Author(s): Andrey Kunarev / Language(s): Russian
Issue: 14/2021
The aim of the paper is to argue that the scene of the poet’s “duel” with the Kalmyk woman he met (not included in the final text of Pushkin’s “A Journey to Arzrum”) most likely has a literary basis rather than being based on reality. The claim is substantiated by an analysis of the texts that reflect the “Kalmyk” episode of Pushkin’s Arzrum journey (“Caucasian Diary”, 1828; “To a Kalmyk Maiden”, 1829), as well as biographical data on the corresponding period. A number of details about the encounter raise doubt as to its “authenticity”, in particular, the climax — a blow with a dombra on the head of a traveler who has tried to kiss the “Circe of the steppe”. Such an encounter between a stranger and a beauty, culminating in the lady-killer receiving an unexpected and often humiliating rebuff, had been a subject depicted by such eminent writers as Voltaire (the poem The Maid of Orleans, 1762) and Shakespeare (The Taming of the Shrew, 1590–1592). From the late 1810s to 1830, Pushkin himself repeatedly presented such “duels” (in the poems Ruslan and Lyudmila and “Count Nulin”, in his “Caucasian Diary” and the story “The Lady Rustic”). A connection of particular interest is that with Cinq-Mars ou Une conjuration sous Louis XIII by Alfred de Vigny (1826), mentioned in the epistle “To a Kalmyk Maiden”. This novel, mediocre but once very successful, contains a pivotal episode in which the title character punishes an “unjust judge” by hitting him on the head with a red-hot crucifix.
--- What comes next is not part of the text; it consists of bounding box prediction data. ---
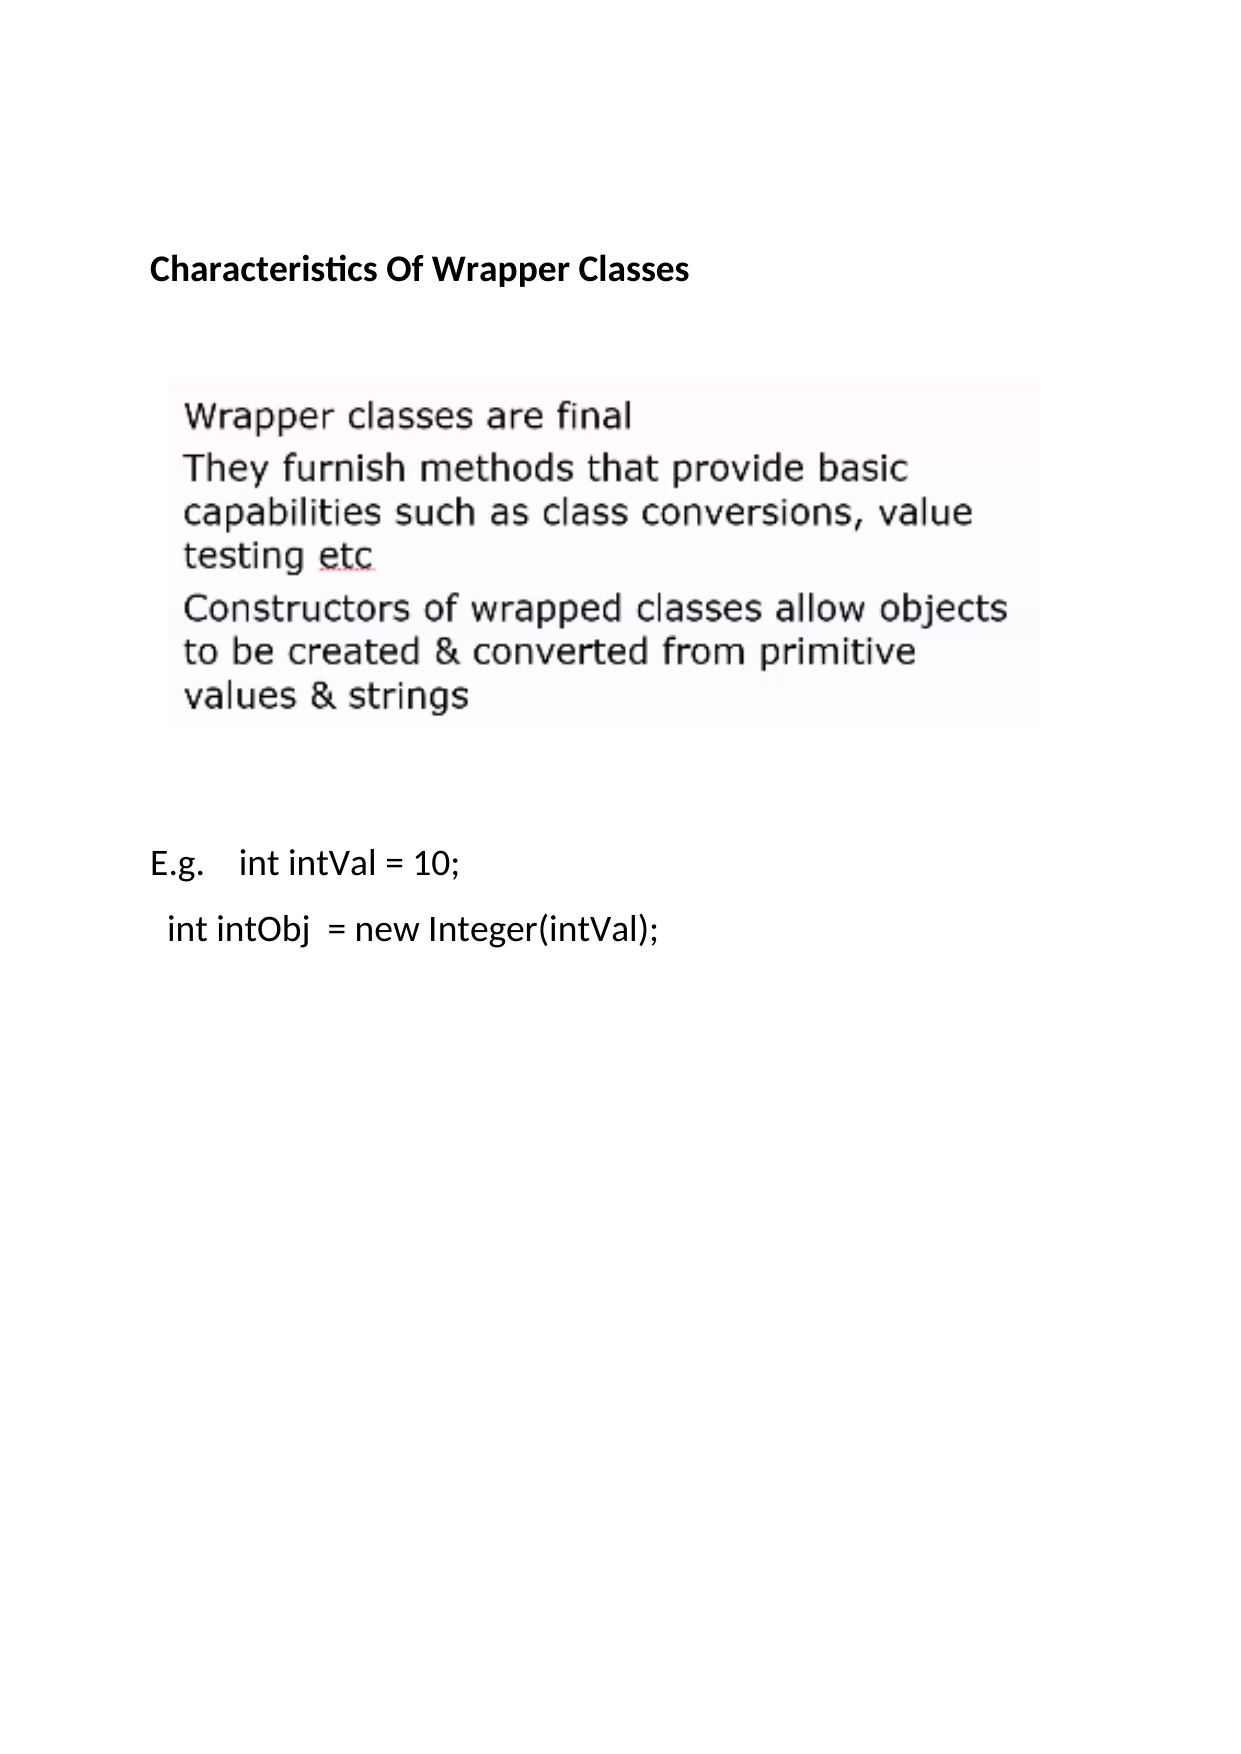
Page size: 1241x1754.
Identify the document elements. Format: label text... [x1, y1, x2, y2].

text E.g. int intVal = 10; [150, 839, 1090, 885]
text int intObj = new Integer(intVal); [150, 905, 1090, 951]
text Characteristics Of Wrapper Classes [150, 245, 1090, 291]
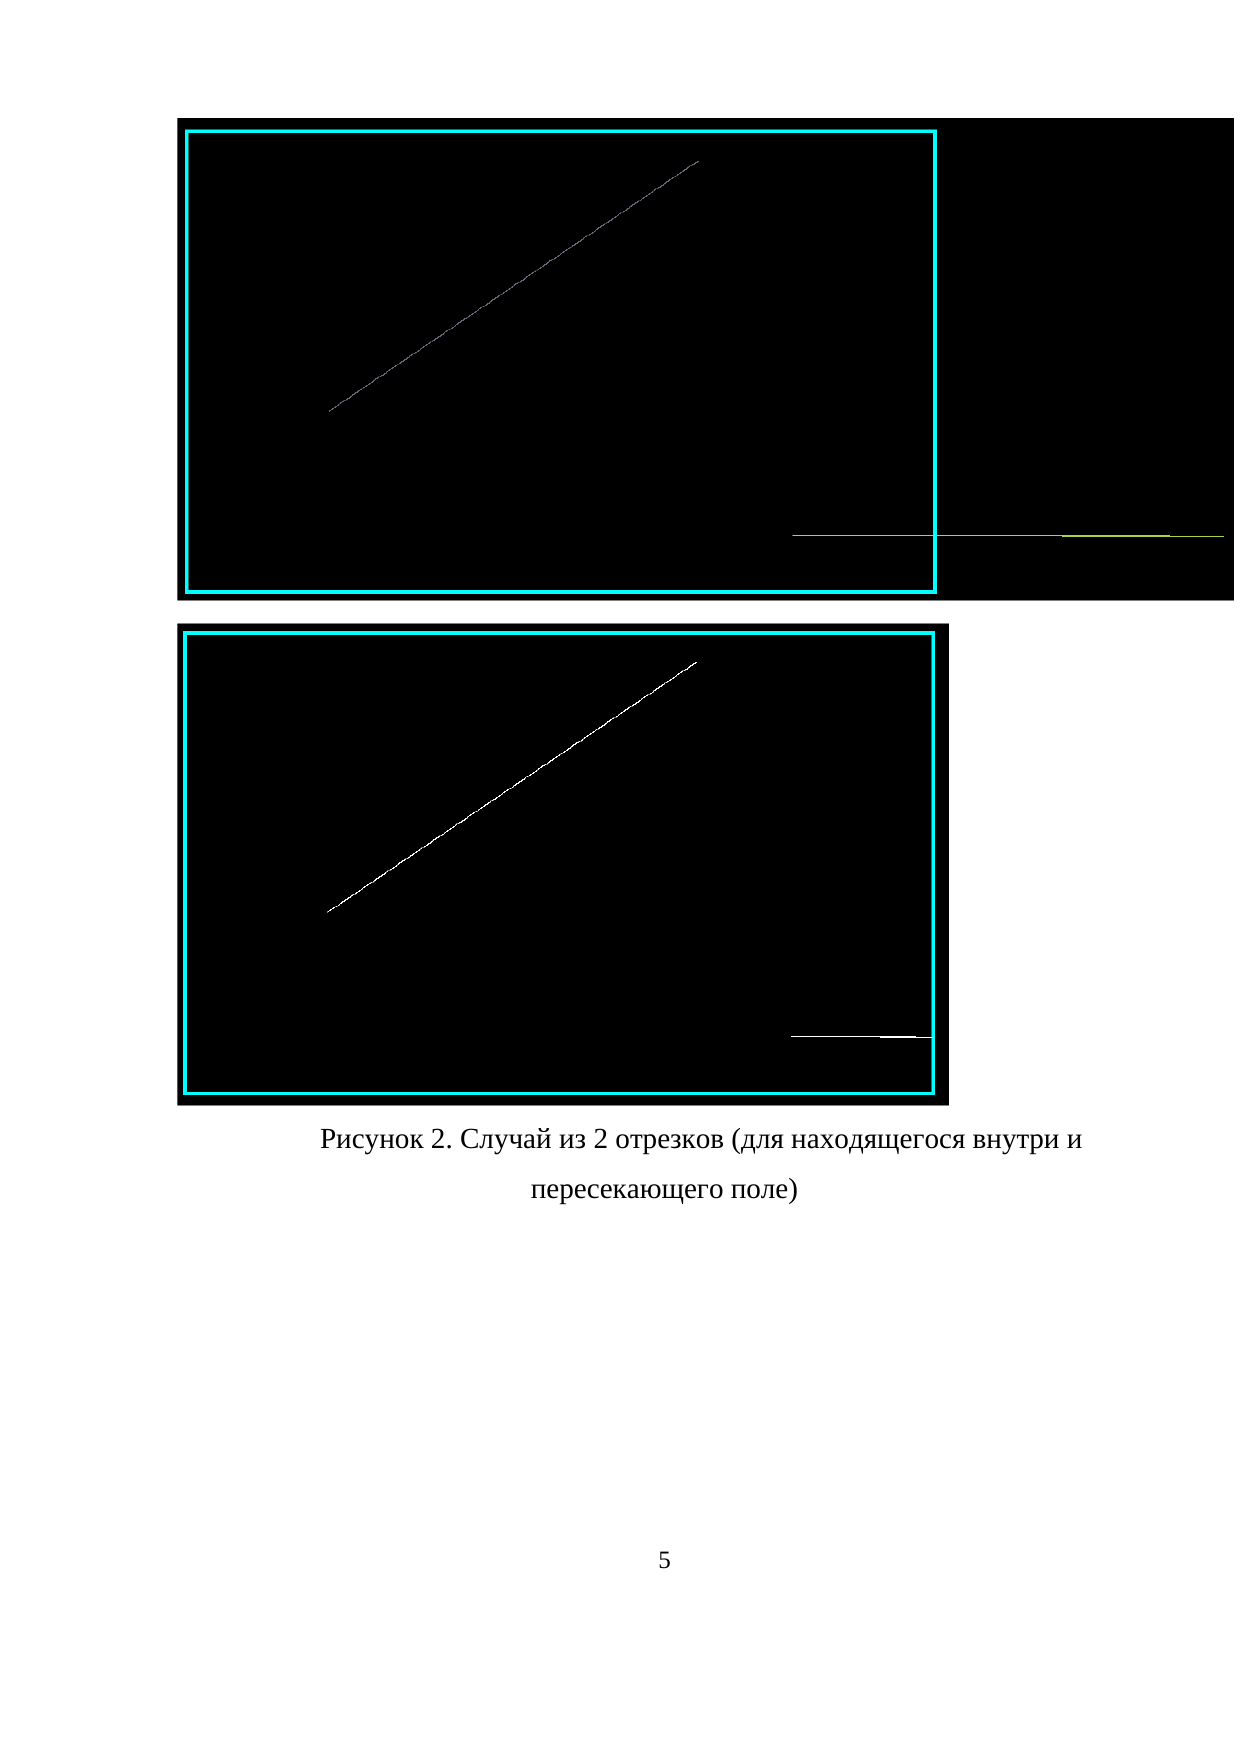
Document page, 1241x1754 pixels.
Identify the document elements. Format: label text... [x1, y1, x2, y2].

picture [177, 118, 1234, 1106]
text Рисунок 2. Случай из 2 отрезков (для находящегося внутри и пересекающего поле) [177, 1121, 1152, 1205]
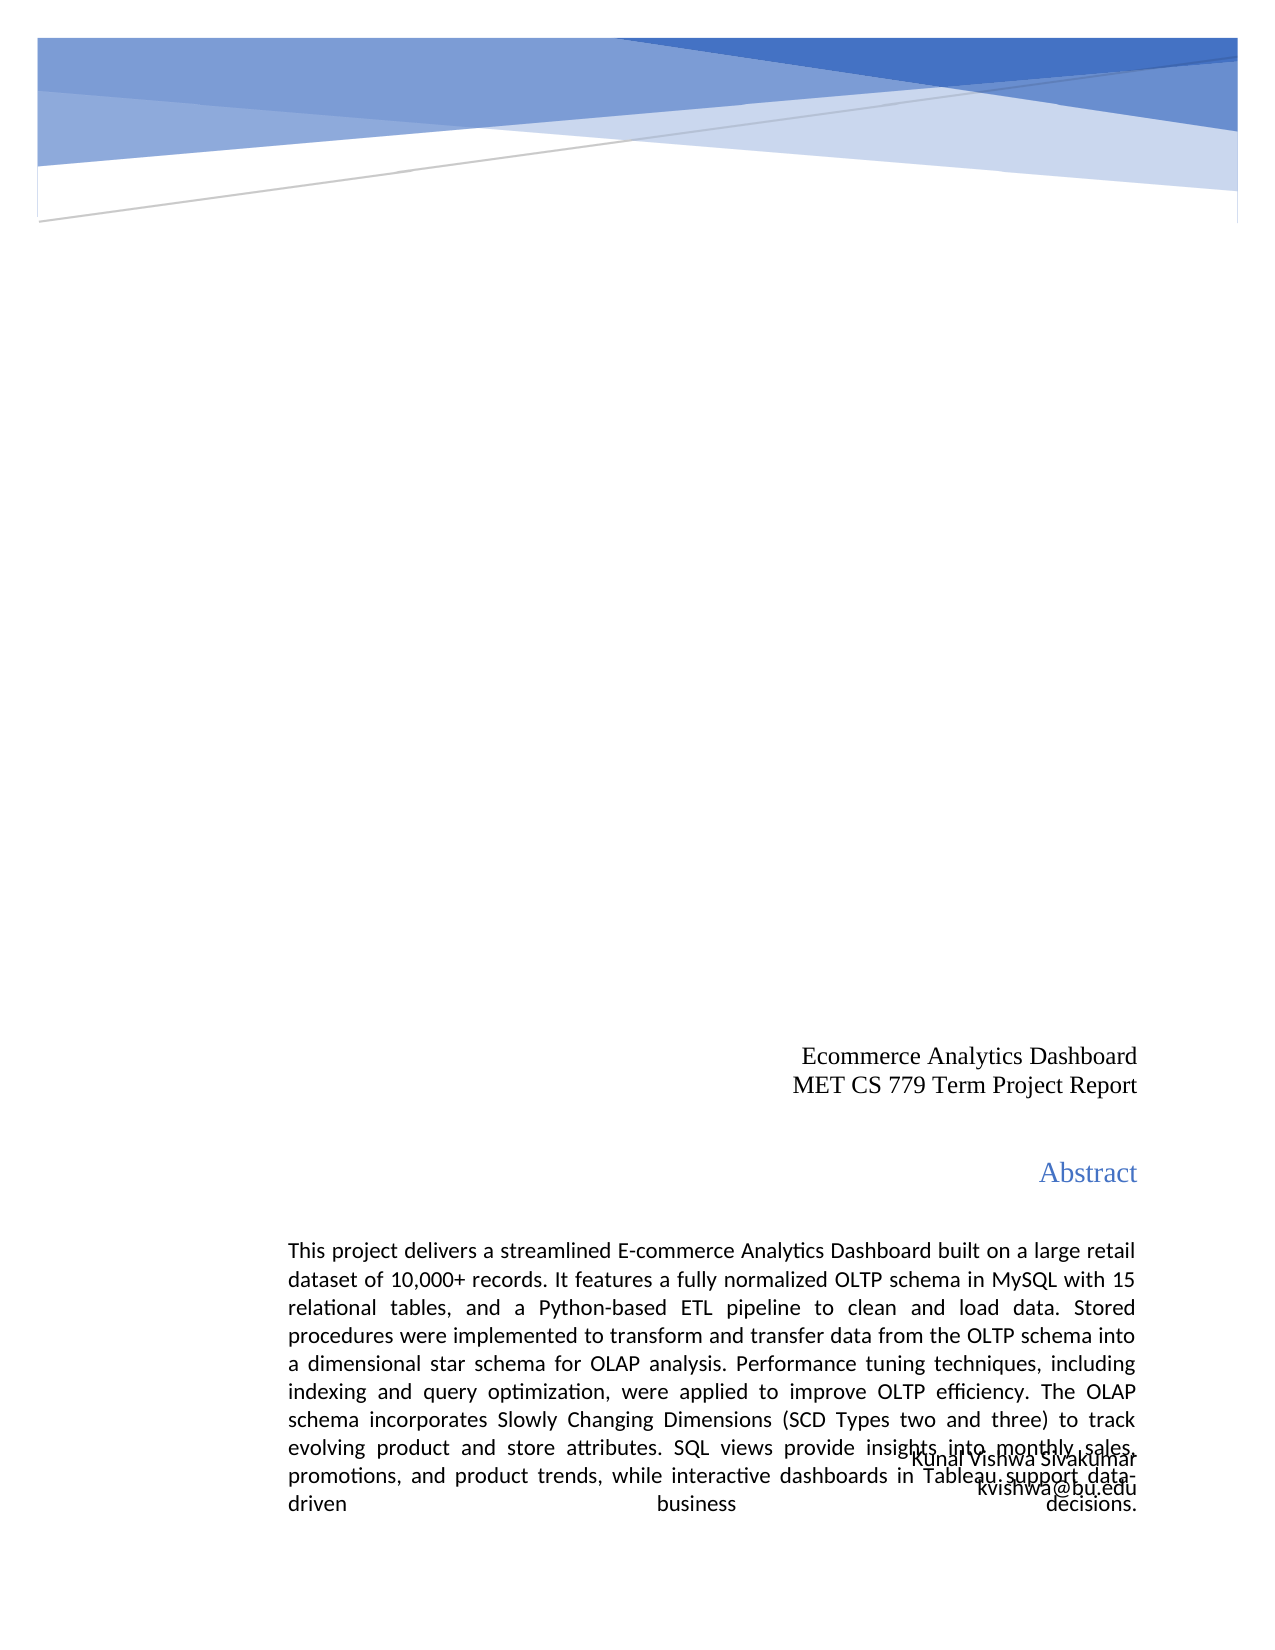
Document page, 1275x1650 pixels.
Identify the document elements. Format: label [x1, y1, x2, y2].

A number of inconsistencies, however, turn the scene into a farce against the author’s intention. In “To a Kalmyk Maiden”, de Vigny is contrasted with Shakespeare, who consciously sought a comic effect by having Katherine break a lute on the head of an unwelcome teacher. In Pushkin’s text the scene in the kibitka contains a number of unmistakable references to The Taming of the Shrew. Furthermore, the use of biographical data allows the author of the paper to identify a number of semantic nuances in the epistle “To a Kalmyk Maiden” that have not been noticed earlier by researchers.